- [SELECTED EXCERPT]
See if one of the guys, Nevada, maybe can help you. He is smart and good to help.

Sorry for all the trouble. I thought I was helping, and hate that it is not working.


----------



## Belfrybat (Feb 21, 2003)

I haven't been able to get it to work either. I'm running Win 7. I'd love to be able to download some videos to watch off-line, so if any computer geeks are following this thread, it would be lovely if you could assist.


----------



## Annsni (Oct 27, 2006)

Belfrybat said:


> I haven't been able to get it to work either. I'm running Win 7. I'd love to be able to download some videos to watch off-line, so if any computer geeks are following this thread, it would be lovely if you could assist.


I'll be the wiseguy and say "Get a Mac". LOL :catfight:

I wish I could help but I haven't used Windows since Windows 98!


----------



## frank b (Nov 5, 2003)

motdaugrnds said:


> Alice, I went to that URL and saw where I could "install the script". Is that the right hyperlink you are talking about. If so, how does it get added to firefox? (As you can see computer technicalities are very difficult for me to understand. Also I only have this one "old" computer, a windows XP, so I sure don't want to mess it up, which makes me cautious about whatever I download/install.)

- [SOURCE DATA]
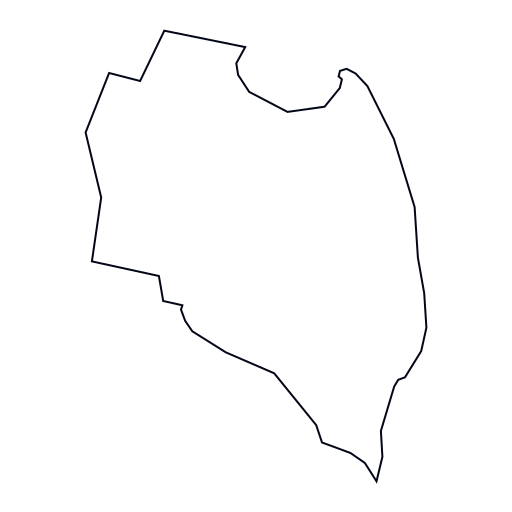 outline of Mathews, Virginia, United States of America
{"feature_id": "52423323B81347355959648", "entity_name": "Mathews", "entity_type": "district", "adm_level": 2, "iso_a3": "USA", "parent_name": "United States of America", "parent_adm1": "Virginia", "projection": "robinson", "projection_center": [-76.331, 37.423], "detail": "fine", "context": "isolated", "style": "outline", "palette": "ink", "viewbox_px": 512, "rotation_deg": 0, "n_neighbors": 0, "source": "geoboundaries", "source_scale": "gbopen_adm2", "svg_char_len": 638}
<svg xmlns="http://www.w3.org/2000/svg" viewBox="0 0 512 512"><path d="M109.1,73.0L85.6,132.5L101.2,197.5L91.9,261.4L158.9,276.0L163.2,301.0L182.4,305.3L181.0,309.6L185.2,320.9L192.3,331.3L225.9,352.4L274.2,373.3L316.2,425.1L322.0,442.5L350.5,453.0L364.9,463.0L376.5,481.3L382.4,456.9L380.9,430.9L394.2,386.5L398.2,379.8L405.0,377.3L421.2,351.1L426.4,327.7L424.2,293.2L417.9,257.7L414.6,207.0L393.8,138.9L367.4,86.1L355.6,73.5L346.6,68.8L340.0,70.9L338.6,76.4L341.9,79.3L339.8,88.0L324.6,106.7L287.5,111.9L249.2,91.9L238.1,74.9L236.3,63.3L245.2,47.1L164.3,30.7L140.1,81.0L109.1,73.0Z" fill="none" stroke="#020617" stroke-width="2"/></svg>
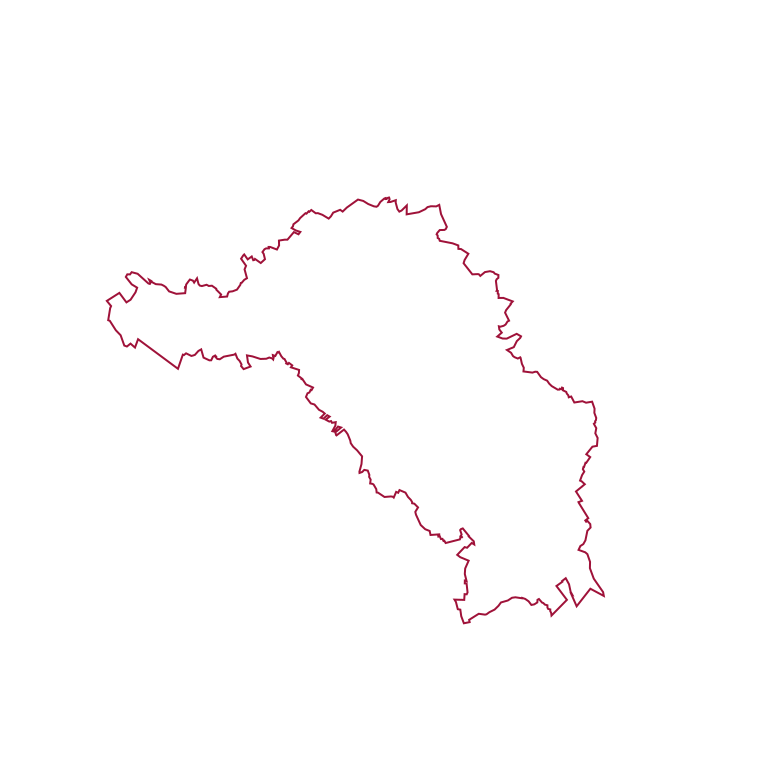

- [PROBLEM] Carry on the forum thread about downloading videos, picking up right after its last line. The listing comes from a different source than the forum thread.

- [SOLVED EXERCISE]
> 
> *Frank, I looked at your URL too. Since I've been able to download (many but not all, which is confusing) MP4 videos, the wording on this URL is confusing to me as to how to get and use it.
> *
> ...


 You have to copy the url from youtube to the video url to download. Than click on MP4 than click continue than at the bottom of the page you will see start. Click on that and it will bring you to the next page where it will start converting. When finish converting, you will press the start button. When it finishes downloading, it will ask if you want to save it. Say yes, it will save and ask if you want to go to the folder it is in. Click that and you can see where it was saved.


----------



## Declan (Jan 18, 2015)

There is always free youtube downloader from cnet. it is not integrated into the browser, but all you have to do is cut and past the youtube url.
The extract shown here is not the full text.